-- Records to use follows --

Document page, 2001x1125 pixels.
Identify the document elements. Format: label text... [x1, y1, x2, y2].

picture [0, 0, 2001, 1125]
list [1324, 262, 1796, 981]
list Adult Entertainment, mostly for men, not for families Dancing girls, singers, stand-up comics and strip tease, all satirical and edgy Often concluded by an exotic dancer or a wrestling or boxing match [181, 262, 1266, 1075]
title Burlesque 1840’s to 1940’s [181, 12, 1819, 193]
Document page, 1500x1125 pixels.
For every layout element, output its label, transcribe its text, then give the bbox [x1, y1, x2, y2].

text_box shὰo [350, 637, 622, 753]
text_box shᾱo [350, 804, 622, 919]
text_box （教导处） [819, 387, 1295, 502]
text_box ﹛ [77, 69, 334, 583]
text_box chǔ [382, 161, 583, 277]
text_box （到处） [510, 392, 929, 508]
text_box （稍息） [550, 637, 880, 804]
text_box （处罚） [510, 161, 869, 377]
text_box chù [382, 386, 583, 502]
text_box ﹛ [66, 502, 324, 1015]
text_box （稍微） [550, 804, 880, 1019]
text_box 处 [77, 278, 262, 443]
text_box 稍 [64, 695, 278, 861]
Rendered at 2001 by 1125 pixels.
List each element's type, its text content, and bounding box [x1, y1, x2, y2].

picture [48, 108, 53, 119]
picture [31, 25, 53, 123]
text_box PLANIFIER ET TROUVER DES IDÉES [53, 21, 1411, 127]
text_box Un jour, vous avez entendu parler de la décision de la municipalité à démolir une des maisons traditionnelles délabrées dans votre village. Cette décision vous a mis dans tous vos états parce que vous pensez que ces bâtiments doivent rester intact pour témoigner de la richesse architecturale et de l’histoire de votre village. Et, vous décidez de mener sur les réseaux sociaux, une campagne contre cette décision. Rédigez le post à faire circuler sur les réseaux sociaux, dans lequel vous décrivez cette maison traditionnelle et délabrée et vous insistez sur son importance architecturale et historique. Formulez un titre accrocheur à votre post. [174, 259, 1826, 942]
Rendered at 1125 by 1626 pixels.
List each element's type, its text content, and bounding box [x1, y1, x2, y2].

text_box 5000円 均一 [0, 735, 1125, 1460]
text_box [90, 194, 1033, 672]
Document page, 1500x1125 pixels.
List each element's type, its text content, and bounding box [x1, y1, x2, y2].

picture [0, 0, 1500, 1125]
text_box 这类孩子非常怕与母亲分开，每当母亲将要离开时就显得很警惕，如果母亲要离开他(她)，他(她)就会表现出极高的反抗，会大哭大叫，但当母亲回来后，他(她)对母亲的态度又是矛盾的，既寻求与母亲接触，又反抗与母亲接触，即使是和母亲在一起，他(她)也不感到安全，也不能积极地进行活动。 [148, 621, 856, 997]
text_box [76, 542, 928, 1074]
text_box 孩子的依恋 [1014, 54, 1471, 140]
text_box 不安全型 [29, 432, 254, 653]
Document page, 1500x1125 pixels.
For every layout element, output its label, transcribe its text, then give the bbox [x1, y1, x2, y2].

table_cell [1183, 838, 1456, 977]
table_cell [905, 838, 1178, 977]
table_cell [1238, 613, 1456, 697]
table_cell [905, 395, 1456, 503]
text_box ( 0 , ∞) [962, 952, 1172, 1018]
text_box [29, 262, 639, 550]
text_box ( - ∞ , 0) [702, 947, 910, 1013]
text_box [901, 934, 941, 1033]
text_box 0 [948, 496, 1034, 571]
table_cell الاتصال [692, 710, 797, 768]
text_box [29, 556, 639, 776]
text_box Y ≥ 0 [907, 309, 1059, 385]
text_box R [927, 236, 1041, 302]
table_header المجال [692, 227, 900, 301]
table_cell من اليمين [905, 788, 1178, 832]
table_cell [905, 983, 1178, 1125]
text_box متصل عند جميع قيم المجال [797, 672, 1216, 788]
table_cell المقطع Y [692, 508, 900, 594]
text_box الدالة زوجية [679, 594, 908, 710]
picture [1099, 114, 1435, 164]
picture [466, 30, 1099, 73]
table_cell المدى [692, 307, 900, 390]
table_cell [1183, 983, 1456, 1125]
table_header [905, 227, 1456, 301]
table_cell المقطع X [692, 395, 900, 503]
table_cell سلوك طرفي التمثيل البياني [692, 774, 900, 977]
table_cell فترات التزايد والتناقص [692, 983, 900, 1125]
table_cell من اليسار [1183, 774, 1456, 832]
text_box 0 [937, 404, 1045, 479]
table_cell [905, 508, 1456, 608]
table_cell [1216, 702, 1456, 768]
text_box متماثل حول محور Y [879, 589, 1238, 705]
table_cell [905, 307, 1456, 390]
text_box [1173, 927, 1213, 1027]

-- Records to use concluded --

**Directions for this task:**
Set the entries above down again, each one exactly as written.

**Final answer:**
Document page, 2001x1125 pixels.
Identify the document elements. Format: label text... [x1, y1, x2, y2].

picture [0, 0, 2001, 1125]
list [1324, 262, 1796, 981]
list Adult Entertainment, mostly for men, not for families Dancing girls, singers, stand-up comics and strip tease, all satirical and edgy Often concluded by an exotic dancer or a wrestling or boxing match [181, 262, 1266, 1075]
title Burlesque 1840’s to 1940’s [181, 12, 1819, 193]
Document page, 1500x1125 pixels.
For every layout element, output its label, transcribe its text, then give the bbox [x1, y1, x2, y2].

text_box shὰo [350, 637, 622, 753]
text_box shᾱo [350, 804, 622, 919]
text_box （教导处） [819, 387, 1295, 502]
text_box ﹛ [77, 69, 334, 583]
text_box chǔ [382, 161, 583, 277]
text_box （到处） [510, 392, 929, 508]
text_box （稍息） [550, 637, 880, 804]
text_box （处罚） [510, 161, 869, 377]
text_box chù [382, 386, 583, 502]
text_box ﹛ [66, 502, 324, 1015]
text_box （稍微） [550, 804, 880, 1019]
text_box 处 [77, 278, 262, 443]
text_box 稍 [64, 695, 278, 861]
Rendered at 2001 by 1125 pixels.
List each element's type, its text content, and bounding box [x1, y1, x2, y2].

picture [48, 108, 53, 119]
picture [31, 25, 53, 123]
text_box PLANIFIER ET TROUVER DES IDÉES [53, 21, 1411, 127]
text_box Un jour, vous avez entendu parler de la décision de la municipalité à démolir une des maisons traditionnelles délabrées dans votre village. Cette décision vous a mis dans tous vos états parce que vous pensez que ces bâtiments doivent rester intact pour témoigner de la richesse architecturale et de l’histoire de votre village. Et, vous décidez de mener sur les réseaux sociaux, une campagne contre cette décision. Rédigez le post à faire circuler sur les réseaux sociaux, dans lequel vous décrivez cette maison traditionnelle et délabrée et vous insistez sur son importance architecturale et historique. Formulez un titre accrocheur à votre post. [174, 259, 1826, 942]
Rendered at 1125 by 1626 pixels.
List each element's type, its text content, and bounding box [x1, y1, x2, y2].

text_box 5000円 均一 [0, 735, 1125, 1460]
text_box [90, 194, 1033, 672]
Document page, 1500x1125 pixels.
List each element's type, its text content, and bounding box [x1, y1, x2, y2].

picture [0, 0, 1500, 1125]
text_box 这类孩子非常怕与母亲分开，每当母亲将要离开时就显得很警惕，如果母亲要离开他(她)，他(她)就会表现出极高的反抗，会大哭大叫，但当母亲回来后，他(她)对母亲的态度又是矛盾的，既寻求与母亲接触，又反抗与母亲接触，即使是和母亲在一起，他(她)也不感到安全，也不能积极地进行活动。 [148, 621, 856, 997]
text_box [76, 542, 928, 1074]
text_box 孩子的依恋 [1014, 54, 1471, 140]
text_box 不安全型 [29, 432, 254, 653]
Document page, 1500x1125 pixels.
For every layout element, output its label, transcribe its text, then give the bbox [x1, y1, x2, y2].

table_cell [1183, 838, 1456, 977]
table_cell [905, 838, 1178, 977]
table_cell [1238, 613, 1456, 697]
table_cell [905, 395, 1456, 503]
text_box ( 0 , ∞) [962, 952, 1172, 1018]
text_box [29, 262, 639, 550]
text_box ( - ∞ , 0) [702, 947, 910, 1013]
text_box [901, 934, 941, 1033]
text_box 0 [948, 496, 1034, 571]
table_cell الاتصال [692, 710, 797, 768]
text_box [29, 556, 639, 776]
text_box Y ≥ 0 [907, 309, 1059, 385]
text_box R [927, 236, 1041, 302]
table_header المجال [692, 227, 900, 301]
table_cell من اليمين [905, 788, 1178, 832]
table_cell [905, 983, 1178, 1125]
text_box متصل عند جميع قيم المجال [797, 672, 1216, 788]
table_cell المقطع Y [692, 508, 900, 594]
text_box الدالة زوجية [679, 594, 908, 710]
picture [1099, 114, 1435, 164]
picture [466, 30, 1099, 73]
table_cell المدى [692, 307, 900, 390]
table_cell [1183, 983, 1456, 1125]
table_header [905, 227, 1456, 301]
table_cell المقطع X [692, 395, 900, 503]
table_cell سلوك طرفي التمثيل البياني [692, 774, 900, 977]
table_cell فترات التزايد والتناقص [692, 983, 900, 1125]
table_cell من اليسار [1183, 774, 1456, 832]
text_box 0 [937, 404, 1045, 479]
table_cell [905, 508, 1456, 608]
table_cell [1216, 702, 1456, 768]
text_box متماثل حول محور Y [879, 589, 1238, 705]
table_cell [905, 307, 1456, 390]
text_box [1173, 927, 1213, 1027]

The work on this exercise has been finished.